_ABOUT THIS EXERCISE_
Only the lines holding the word "path" are wanted; copy each of them from the listing.

_MATERIAL FOR THIS TASK_
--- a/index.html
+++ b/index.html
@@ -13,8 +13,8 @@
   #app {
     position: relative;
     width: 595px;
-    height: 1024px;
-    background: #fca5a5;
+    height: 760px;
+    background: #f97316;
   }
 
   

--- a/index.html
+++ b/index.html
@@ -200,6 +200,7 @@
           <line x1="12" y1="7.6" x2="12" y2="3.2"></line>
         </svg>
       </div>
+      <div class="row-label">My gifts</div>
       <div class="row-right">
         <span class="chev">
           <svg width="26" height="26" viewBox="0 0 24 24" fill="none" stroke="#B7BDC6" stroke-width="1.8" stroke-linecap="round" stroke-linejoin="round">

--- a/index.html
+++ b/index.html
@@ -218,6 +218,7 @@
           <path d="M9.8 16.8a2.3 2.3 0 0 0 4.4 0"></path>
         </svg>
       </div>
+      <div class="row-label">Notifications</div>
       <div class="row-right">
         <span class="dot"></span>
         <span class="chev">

* * *

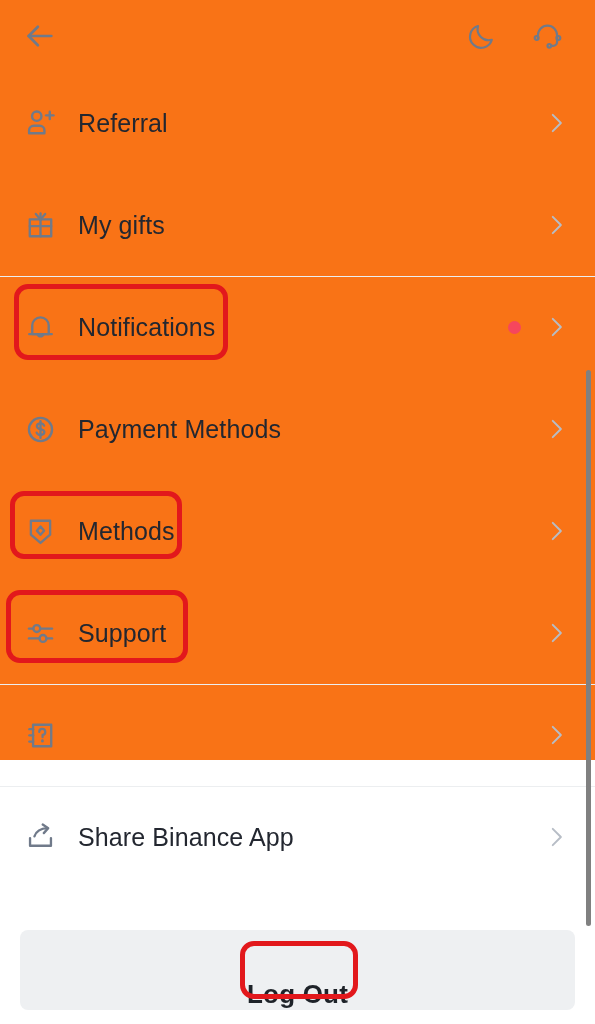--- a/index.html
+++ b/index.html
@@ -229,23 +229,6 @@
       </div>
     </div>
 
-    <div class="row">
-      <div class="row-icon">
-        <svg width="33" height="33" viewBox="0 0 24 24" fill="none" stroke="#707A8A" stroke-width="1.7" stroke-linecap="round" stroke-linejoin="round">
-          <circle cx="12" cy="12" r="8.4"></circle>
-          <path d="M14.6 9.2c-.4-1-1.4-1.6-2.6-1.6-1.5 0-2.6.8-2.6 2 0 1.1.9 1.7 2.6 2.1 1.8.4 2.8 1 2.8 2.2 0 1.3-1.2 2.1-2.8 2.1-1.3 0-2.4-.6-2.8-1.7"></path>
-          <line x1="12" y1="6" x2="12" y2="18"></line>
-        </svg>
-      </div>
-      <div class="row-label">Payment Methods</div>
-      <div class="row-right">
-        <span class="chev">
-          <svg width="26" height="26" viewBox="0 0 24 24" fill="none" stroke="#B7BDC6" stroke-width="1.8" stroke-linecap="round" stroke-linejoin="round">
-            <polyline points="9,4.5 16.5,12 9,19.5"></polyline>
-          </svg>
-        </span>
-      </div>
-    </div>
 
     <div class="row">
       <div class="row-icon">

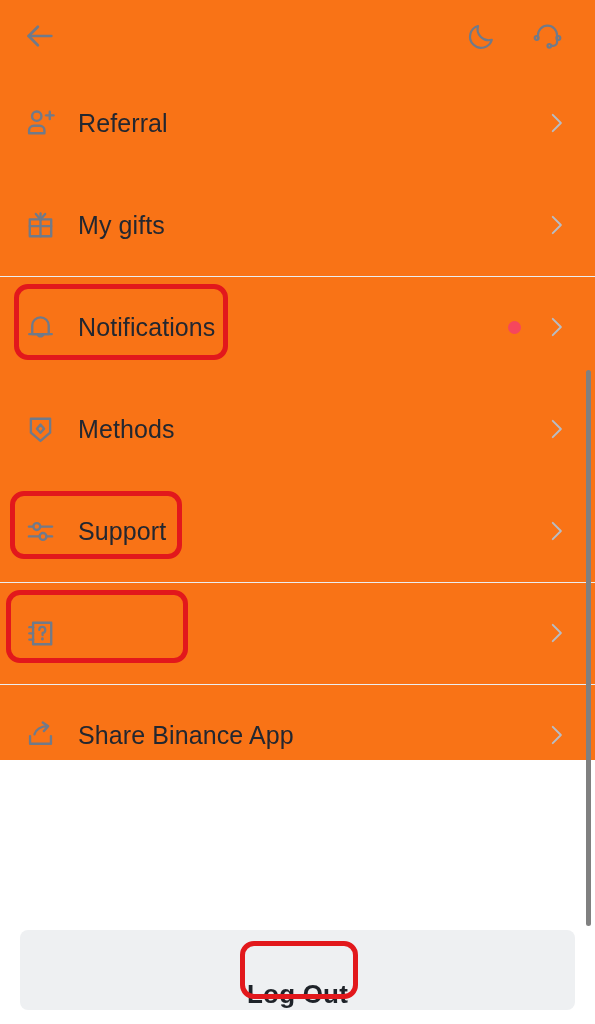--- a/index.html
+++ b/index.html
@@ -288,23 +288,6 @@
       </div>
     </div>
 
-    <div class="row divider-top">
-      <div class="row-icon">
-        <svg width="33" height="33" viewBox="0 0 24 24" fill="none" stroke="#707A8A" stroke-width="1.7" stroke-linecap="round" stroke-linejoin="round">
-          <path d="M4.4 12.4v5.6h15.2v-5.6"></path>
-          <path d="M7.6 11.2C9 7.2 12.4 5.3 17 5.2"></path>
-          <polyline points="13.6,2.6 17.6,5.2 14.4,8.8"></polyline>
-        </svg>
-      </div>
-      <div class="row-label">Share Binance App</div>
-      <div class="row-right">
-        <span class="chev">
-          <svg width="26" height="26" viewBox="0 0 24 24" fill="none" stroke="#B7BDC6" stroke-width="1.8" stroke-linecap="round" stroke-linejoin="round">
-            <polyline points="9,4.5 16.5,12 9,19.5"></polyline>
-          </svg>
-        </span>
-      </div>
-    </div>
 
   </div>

_WRITTEN SOLUTION_
           <path d="M9.8 16.8a2.3 2.3 0 0 0 4.4 0"></path>
-          <path d="M14.6 9.2c-.4-1-1.4-1.6-2.6-1.6-1.5 0-2.6.8-2.6 2 0 1.1.9 1.7 2.6 2.1 1.8.4 2.8 1 2.8 2.2 0 1.3-1.2 2.1-2.8 2.1-1.3 0-2.4-.6-2.8-1.7"></path>
-          <path d="M4.4 12.4v5.6h15.2v-5.6"></path>
-          <path d="M7.6 11.2C9 7.2 12.4 5.3 17 5.2"></path>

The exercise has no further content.